The New Voters: Casting a vote for optimism

Yi-Chun Lin. (Photo by Jovelle Tamayo.)
Yi-Chun Lin. (Photo by Jovelle Tamayo.)

This election season The Seattle Globalist is featuring the stories of first-time U.S. voters, asking them why this year has inspired them to register to vote.

More than 20 years after moving to the United States from Taiwan, Yi-Chun Lin finally can look forward to voting on Nov. 8.

Though Lin, a design manager at an architecture firm, has been in America since high school, she finally pushed herself through the citizenship process because she craved a new level of engagement and participation. So, with help from her family — two daughters, ages 5 and 7, and her husband — she was naturalized in July.

“It’s what this country is founded on — having different opinions,” Lin said. And there’s something really amazing about a group of people coming together, she said.
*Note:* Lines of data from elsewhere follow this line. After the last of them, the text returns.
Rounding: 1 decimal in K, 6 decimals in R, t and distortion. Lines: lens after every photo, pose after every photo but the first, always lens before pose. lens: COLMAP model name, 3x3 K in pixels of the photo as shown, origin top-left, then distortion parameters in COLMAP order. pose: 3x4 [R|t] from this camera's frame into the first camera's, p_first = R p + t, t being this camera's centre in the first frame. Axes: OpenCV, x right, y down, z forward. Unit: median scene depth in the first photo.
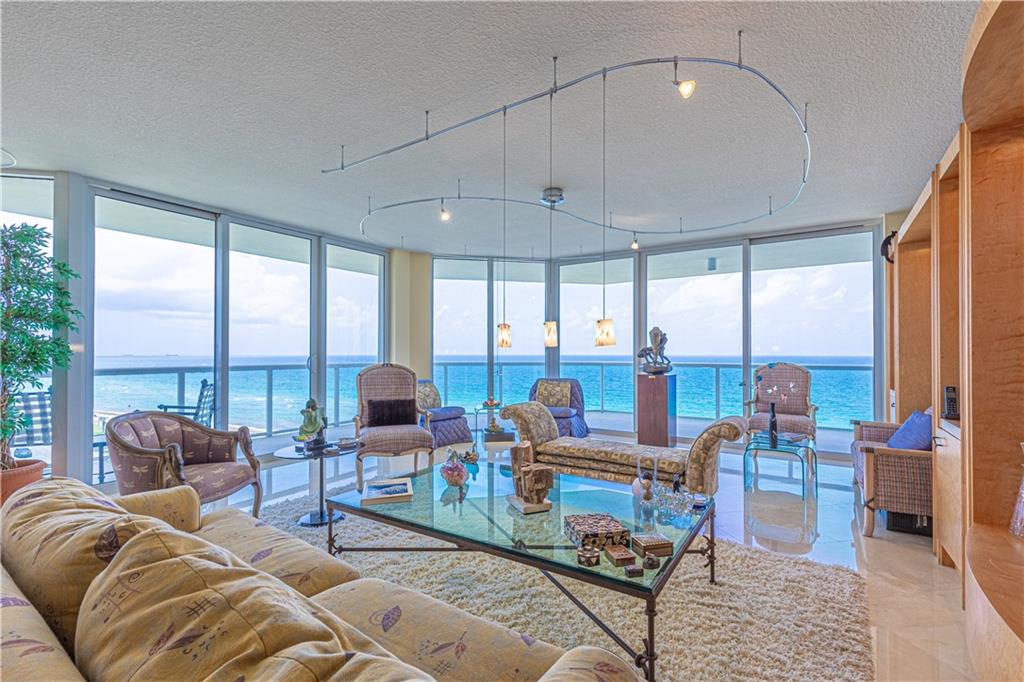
lens RADIAL K [[467.1, 0, 512.7], [0, 467.1, 347.8], [0, 0, 1]] dist [0.012537, -0.002323]
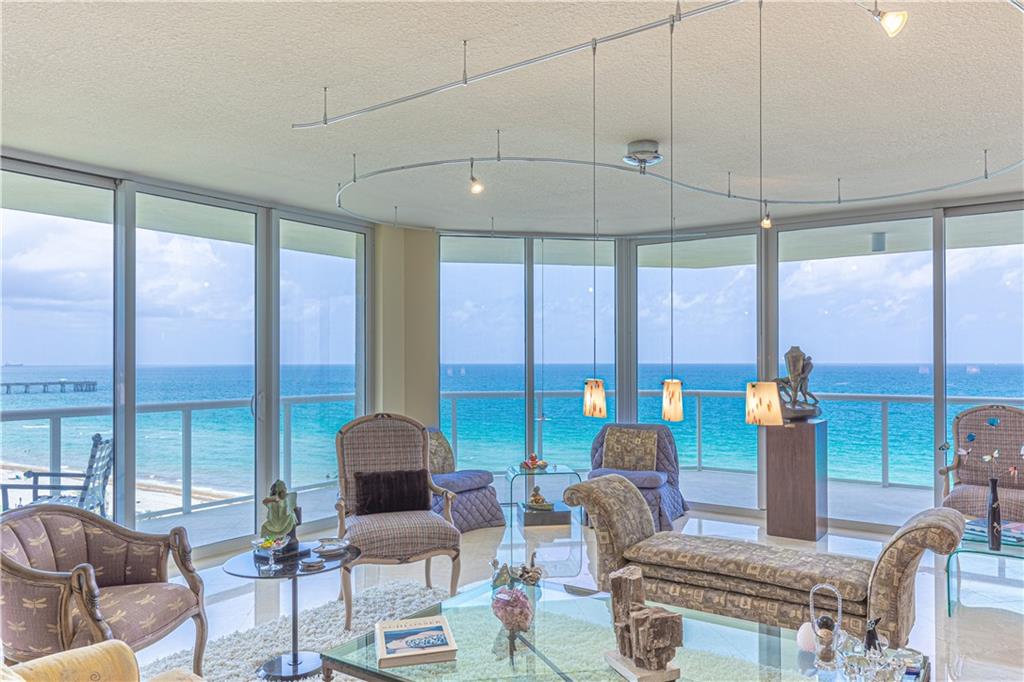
lens RADIAL K [[734.5, 0, 529.4], [0, 734.5, 354.2], [0, 0, 1]] dist [0.004249, -0.000021]
pose [[0.999872, -0.002647, -0.015788, -0.056335], [0.002682, 0.999994, 0.002168, -0.054325], [0.015783, -0.002210, 0.999873, -0.003728]]
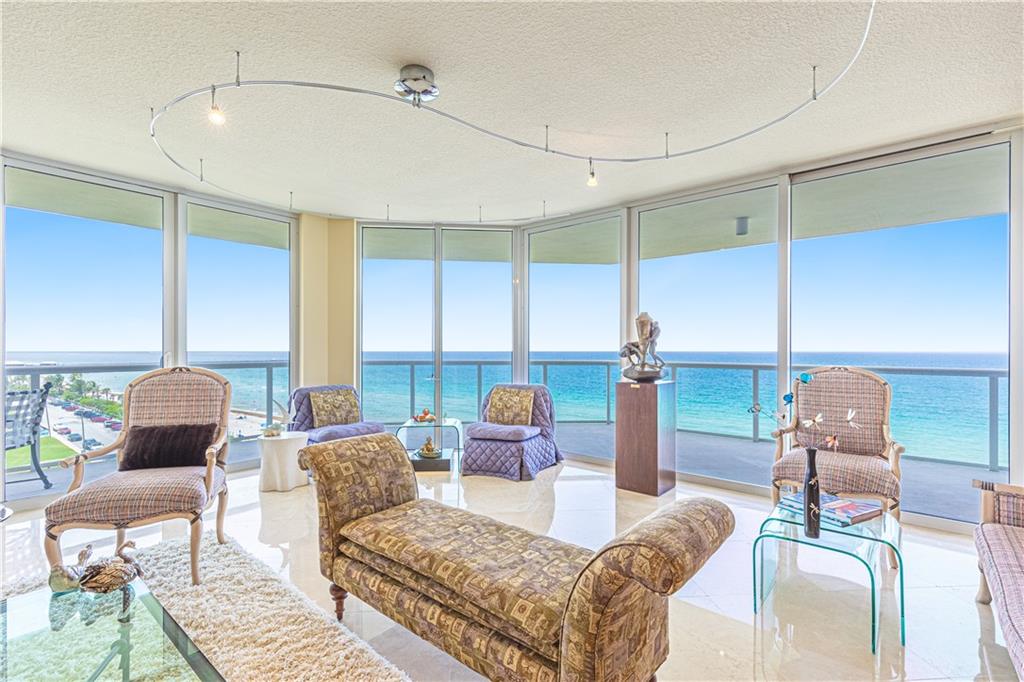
lens RADIAL K [[467.1, 0, 512.7], [0, 467.1, 348.3], [0, 0, 1]] dist [0.012537, -0.002323]
pose [[0.993850, 0.000940, -0.110731, 0.284197], [0.000219, 0.999945, 0.010462, 0.001088], [0.110735, -0.010422, 0.993795, 0.449172]]
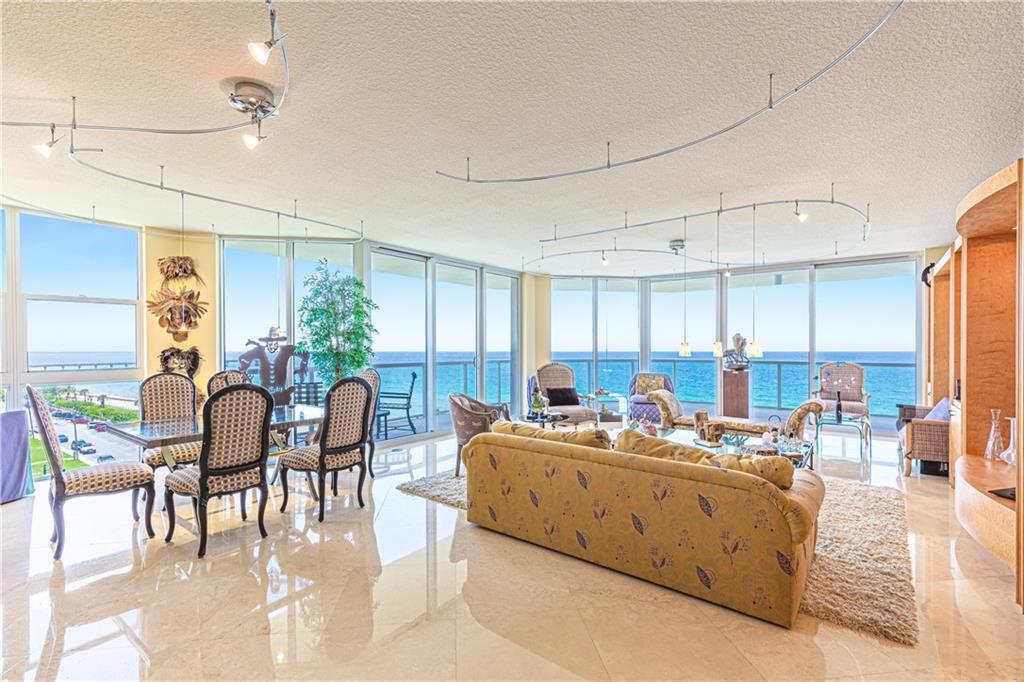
lens RADIAL K [[467.1, 0, 513.4], [0, 467.1, 349.8], [0, 0, 1]] dist [0.012537, -0.002323]
pose [[0.998036, -0.001856, -0.062609, -0.336585], [0.002927, 0.999851, 0.017028, -0.034945], [0.062568, -0.017178, 0.997893, -0.474986]]
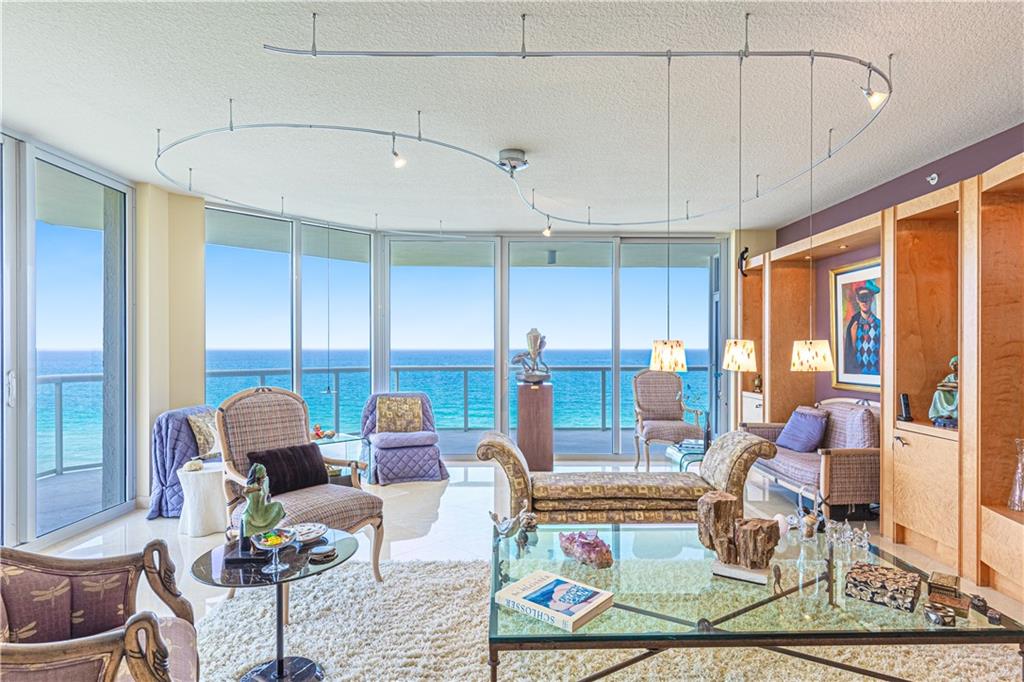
lens RADIAL K [[575.9, 0, 520.8], [0, 575.9, 348.8], [0, 0, 1]] dist [0.005320, 0.002728]
pose [[0.819265, -0.002493, 0.573409, -0.463773], [-0.005609, 0.999908, 0.012361, -0.029290], [-0.573387, -0.013343, 0.819176, 0.231144]]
Lin, who supports Democratic Presidential nominee Hillary Clinton, attended her first political rally this month at The Paramount. She believes by voting and being engaged in the political process, she’s setting a good example for her children.

“They’re fairly young but they have opinions,” Lin said of her daughters.
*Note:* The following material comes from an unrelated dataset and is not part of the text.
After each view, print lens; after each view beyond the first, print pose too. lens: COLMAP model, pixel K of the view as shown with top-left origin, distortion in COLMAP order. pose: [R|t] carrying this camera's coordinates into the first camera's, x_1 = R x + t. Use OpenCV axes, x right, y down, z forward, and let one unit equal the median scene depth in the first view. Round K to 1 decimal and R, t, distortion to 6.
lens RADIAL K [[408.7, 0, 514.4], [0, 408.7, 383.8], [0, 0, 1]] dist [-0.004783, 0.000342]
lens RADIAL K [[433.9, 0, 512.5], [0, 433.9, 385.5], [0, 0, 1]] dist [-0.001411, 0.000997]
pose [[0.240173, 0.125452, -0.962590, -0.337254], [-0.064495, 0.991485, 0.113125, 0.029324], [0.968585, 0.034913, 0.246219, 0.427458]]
“As parents we have to protect them and safeguard certain things and filter certain things,” Lin said. But we also have to help them process, she said.

And what if the election results contradict Lin’s vote?

Her family will have a lot of discussions about it, Lin said. We have to put ourselves in one another’s shoes, Lin said.

Lin’s daughters used to boo at mentions of Trump’s name, she said, but she and her husband educated their daughters about respecting other views.

She referenced Maya Angelou (who referenced Roman playwright Terence) on what it means to be human: “I am a human being. Nothing human can be alien to me.” Angelou says that all of us as humans are capable of the same things — positive or negative— but urges us to use that capability constructively.

Lin said it was important she hold herself accountable for knowing the issues and her stance on them, especially during this election season.

“I am, by nature, an optimist and would like to think that we can all somehow effect change,” Lin said.

Correction: an earlier version of this story incorrectly stated Lin’s position at an architecture firm. This has been corrected.